Docteur en science et entrepreneur, Aurélie Jean est une figure montante du numérique en France. Formée au prestigieux MIT aux États-Unis, cette codeuse et experte en intelligence artificielle est spécialiste en algorithme et s’intéresse aux biais algorithmiques. Deux compétences idéales pour nous éclairer sur une problématique fascinante : la transmission des bugs humains à la machine.

Aurélie, si l’on considère comme point de départ qu’un biais cognitif est un bug, les algorithmes sont a priori forcément condamnés à bugger, non ?


Il est possible d’imaginer qu’un biais cognitif est un bug de nos comportements, de nos perceptions, de nos visions déformées des choses et des êtres. Quand vous dites que les algorithmes sont forcément destinés à bugger, j’aurais envie de vous dire qu’en fait un algorithme ne peut pas être objectivement parfait. Ce sont des humains qui les développent, le risque d’introduire un biais existe donc toujours même s’il n’est pas systématique.

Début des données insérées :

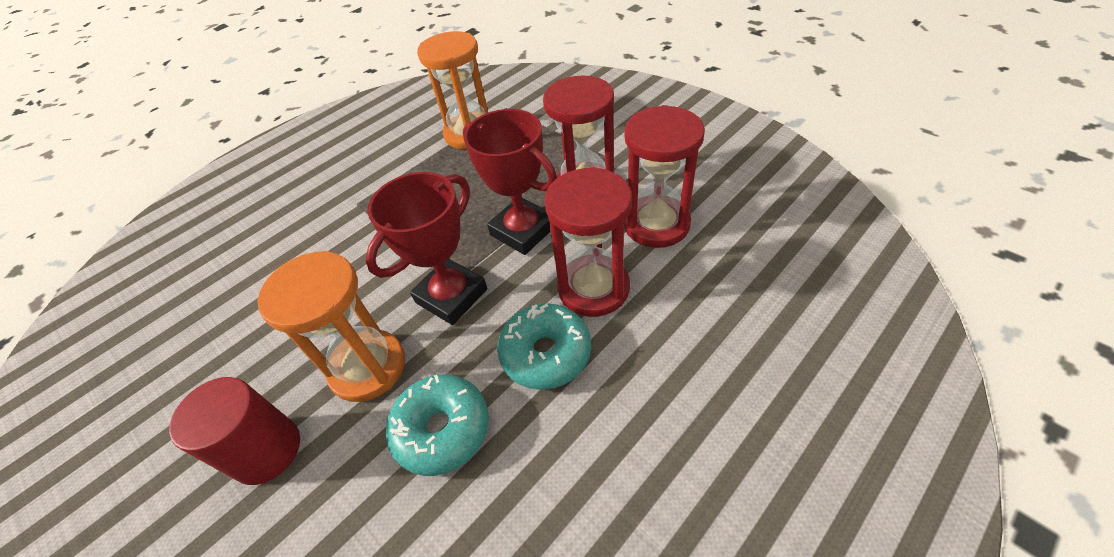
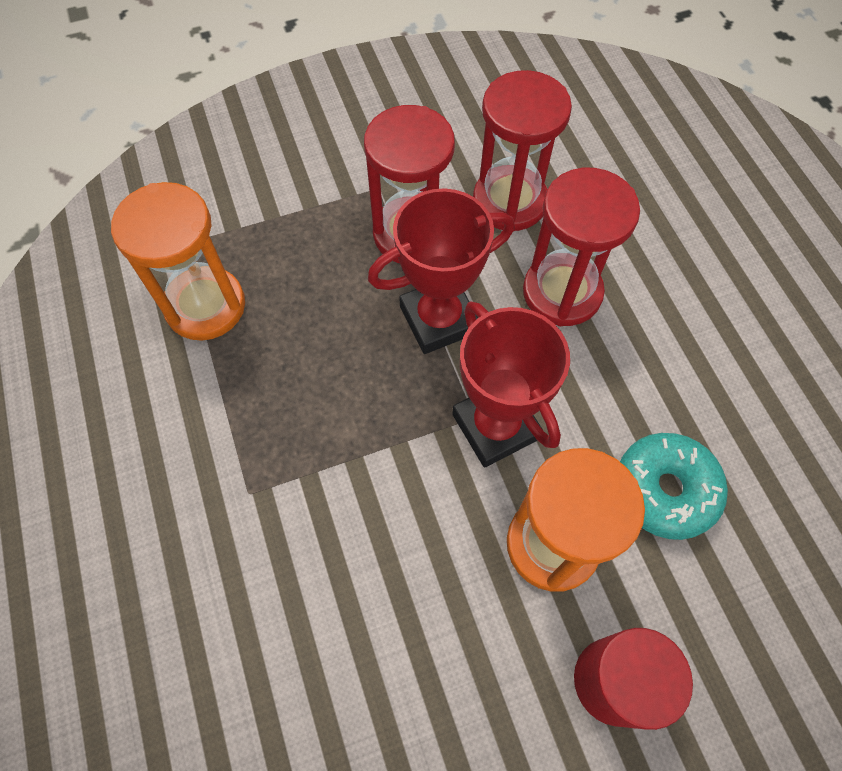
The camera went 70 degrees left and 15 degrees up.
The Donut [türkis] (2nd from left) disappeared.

En 2016 l’algorithme word2vec a été utilisé sur les articles de Google news pour catégoriser les noms de métier selon leur genre, dans le but d’associer au métier masculin son homologue féminin.
Le résultat s’est avéré intéressant puisque le docteur devenait infirmière et que le développeur web au féminin se transformait en femme au foyer. Il y a clairement un bug, mais se niche-t-il dans l’algorithme lui-même ou dans les biais cognitifs de l’homme qui est derrière ?


Word2vec c’est un algorithme qui est utilisé pour classifier des mots et créer des corrélations en fonction de leur utilisation dans des textes, et qui est à la base du traducteur de Google. En effet il y a eu un bug mais qui n’est pas propre à l’algorithme, il est le reflet de nos perceptions et de nos utilisations de ces mots.

Une réponse rapide serait de dire : éliminons nos biais ! Mais je pense que c’est ce qui fait aussi notre richesse. En revanche il faut en avoir conscience, cela nous permet de mieux se comprendre les uns les autres et de mieux faire évoluer notre société.

Avez-vous l’impression que le grand public a du mal à comprendre cette transmission du biais cognitif à la machine ?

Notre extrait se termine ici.